- _JOB_
In the blog post about the night a husband learned of an affair, how many days after that conversation did the writer leave home?

TEXT SEGMENT Start Marker

Monday, February 11, 2013

One year later...

A year ago today I experienced one of the worst nights of my entire life.

It is a night I will never forget.

It is the night that I came home and sat on the couch, while my husband pretended like everything was "business as usual."  He had just put the kids in bed and we watched TV together, while the kids went to sleep.

And then he sent me a link in a chat.  Before clicking the link, my stomach sank and dread filled me.  Fear and chaos and confusion spread through me, as I faced something I hoped I never would.  Kris knew about the affair.  He knew who it was with.  He knew how long it had been going on.  He knew.

While I physically combated a panic attack, my heart was dead.

I was dead on the inside.

Kris looked at me expectantly.

I didn't have the courage to look him in the eye and face the pain I knew I would see there.

I had destroyed our marriage, and now he knew.

He knew the truth.

And all I could say is, "Well, now you know..."

While I battled physical anxiety, I felt nothing on the inside.  There was no love for my husband of 12 years.  There was no compassion for the hurt I had caused him.  There was no grief, on my part, for the betrayal.

At that moment, I didn't care about anything.  I didn't care if I lived or died that night.  For all I knew, my life was over.  My marriage was over.  Everything I thought I had was gone, with one simple revelation from my husband that he knew about the prolonged affair.


Most of the night is a blur.  I can't even remember what we talked about.  I can't remember if I told him details about the affair.  I can't remember if either one of us cried.  I am sure that Kris remembers more than I do.  I believe that I blocked it out, at the time, because I couldn't carry the weight of what I had done.

The conversation we had that night ended with me packing my bags and leaving home four days later.  I couldn't stay there any longer.  I couldn't face my husband, who was still willing to love me and take me back.  I couldn't look at my children without feeling the shame over the kind of mother I had given them.  I turned my back and drove away, without looking back.

TEXT SEGMENT End Marker
EXERCISE DATA Start Marker

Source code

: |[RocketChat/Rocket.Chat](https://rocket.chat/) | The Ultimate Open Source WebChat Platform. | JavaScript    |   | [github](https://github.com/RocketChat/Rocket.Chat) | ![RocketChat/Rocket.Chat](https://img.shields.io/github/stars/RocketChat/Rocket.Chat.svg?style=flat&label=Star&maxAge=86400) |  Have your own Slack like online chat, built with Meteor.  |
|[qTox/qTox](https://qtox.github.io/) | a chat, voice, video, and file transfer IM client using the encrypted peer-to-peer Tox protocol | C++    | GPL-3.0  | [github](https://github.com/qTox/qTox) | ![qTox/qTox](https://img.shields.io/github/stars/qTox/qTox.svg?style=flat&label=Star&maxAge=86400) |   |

EXERCISE DATA End Marker

- _RESULT OF THIS TASK_
Four days later.